(What you are asked to do): Update the material below by replacing every "Theft" with "Larceny" and keeping everything else unchanged. Leave the pictures out of your answer.

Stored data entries
------

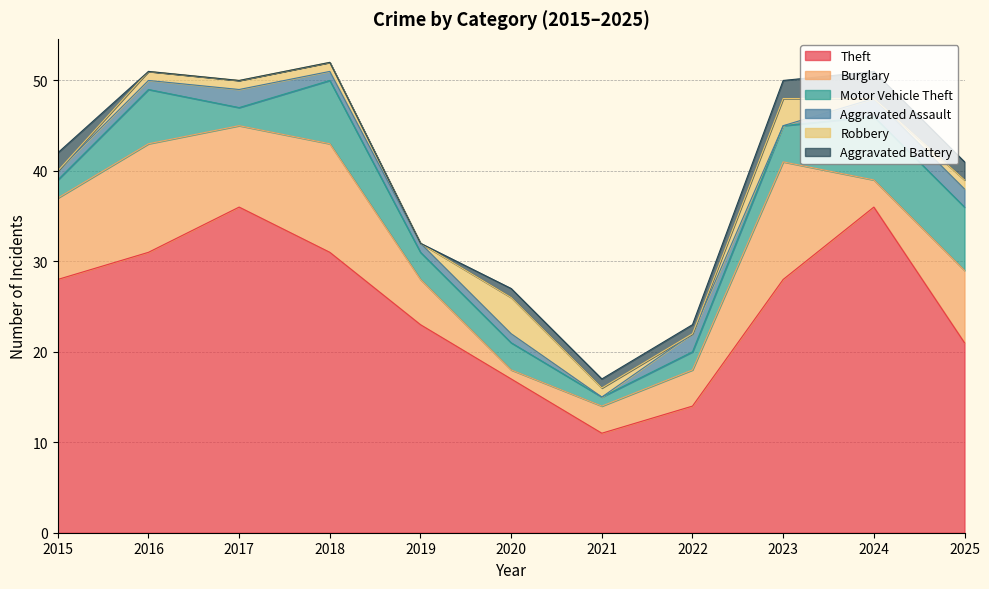

Reading left to right, what are all the values shown in this chart?

Theft: 28	31	36	31	23	17	11	14	28	36	21
Burglary: 9	12	9	12	5	1	3	4	13	3	8
Motor Vehicle Theft: 2	6	2	7	3	3	1	2	4	7	7
Aggravated Assault: 1	1	2	1	1	1	0	2	0	2	2
Robbery: 0	1	1	1	0	4	1	0	3	0	1
Aggravated Battery: 2	0	0	0	0	1	1	1	2	3	2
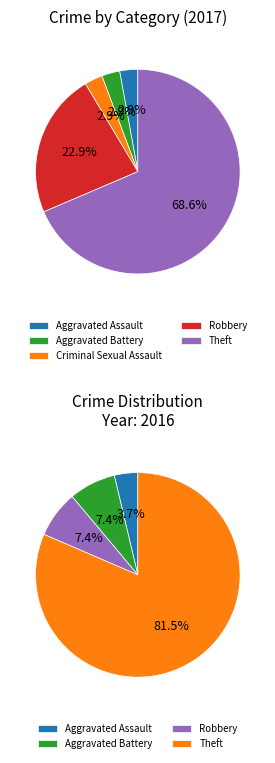

To the nearest percent, what is the combined percentage of Robbery and Aggravated Battery?

15%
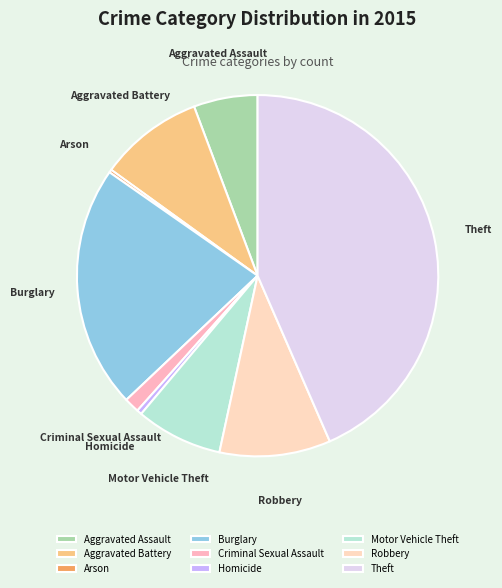

True or false: Theft accounts for 43% of the total.

True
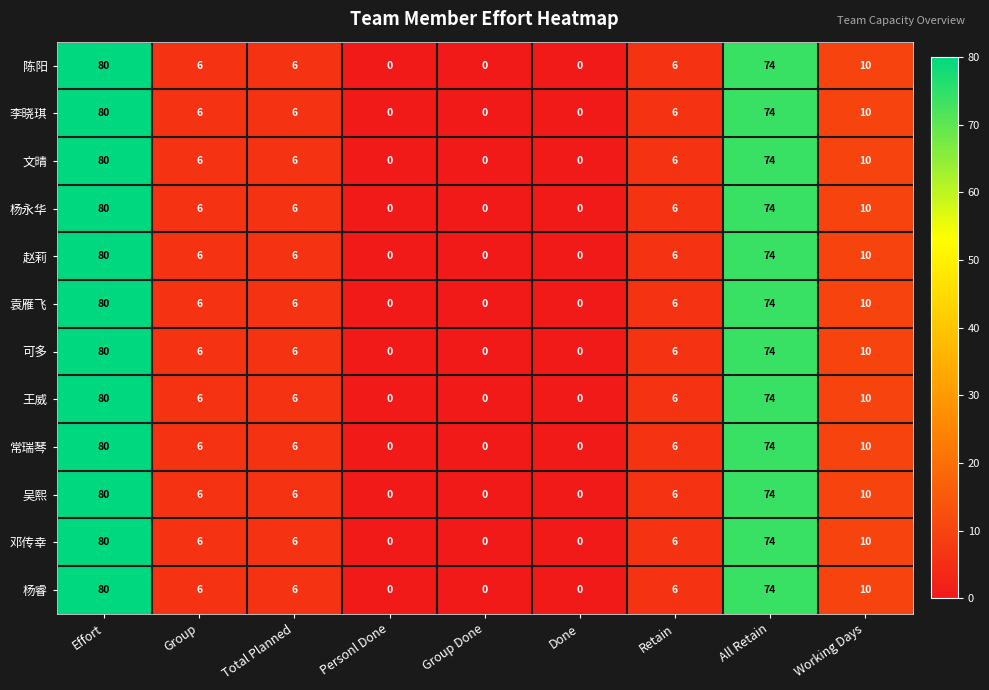

True or false: 陈阳 has a value of 44 at All Retain.

False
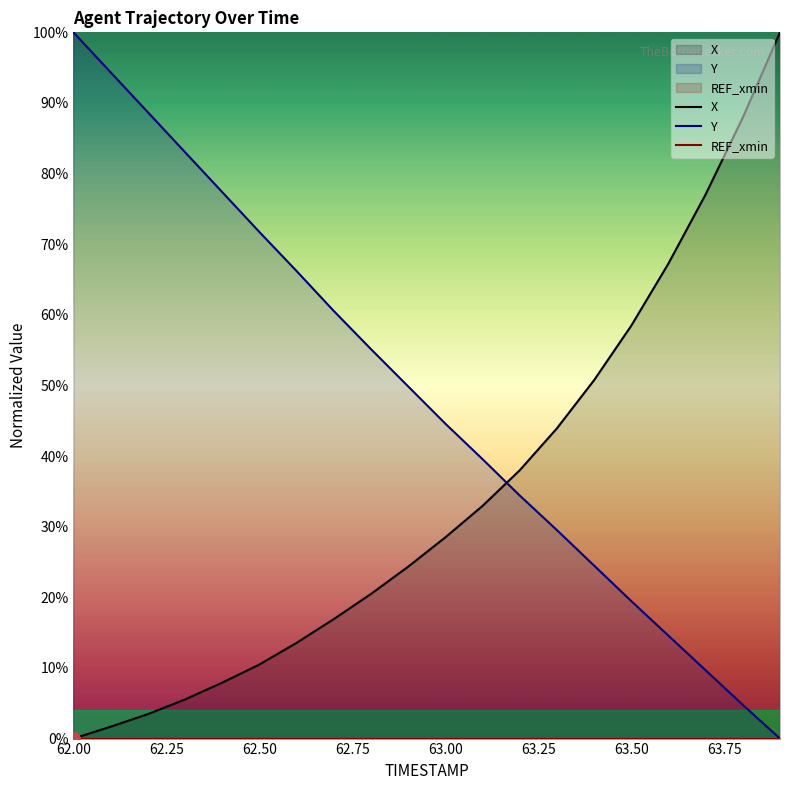

What is the average value of the Y series?

48.4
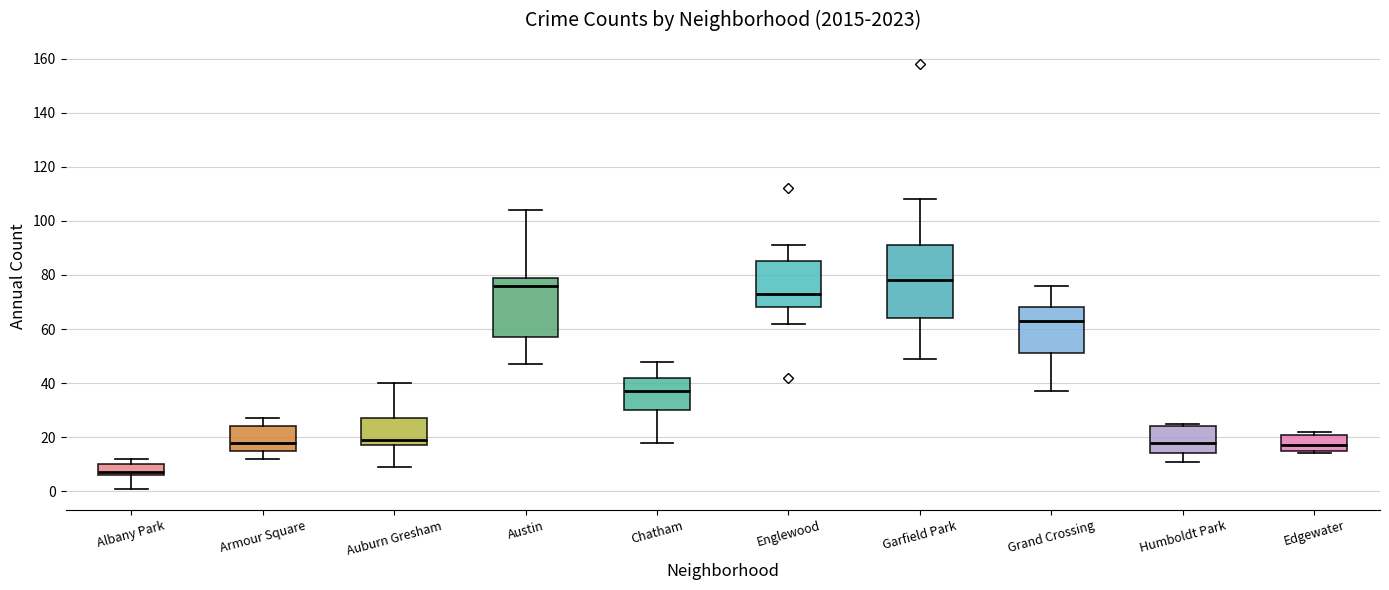

Comparing the boxes themselves (not the whiskers), which one is the tallest?

Garfield Park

------

(Result):
Reading left to right, what are all the values shown in this chart?

Larceny: 28	31	36	31	23	17	11	14	28	36	21
Burglary: 9	12	9	12	5	1	3	4	13	3	8
Motor Vehicle Larceny: 2	6	2	7	3	3	1	2	4	7	7
Aggravated Assault: 1	1	2	1	1	1	0	2	0	2	2
Robbery: 0	1	1	1	0	4	1	0	3	0	1
Aggravated Battery: 2	0	0	0	0	1	1	1	2	3	2

To the nearest percent, what is the combined percentage of Robbery and Aggravated Battery?

15%

True or false: Larceny accounts for 43% of the total.

True

True or false: 陈阳 has a value of 44 at All Retain.

False

What is the average value of the Y series?

48.4

Comparing the boxes themselves (not the whiskers), which one is the tallest?

Garfield Park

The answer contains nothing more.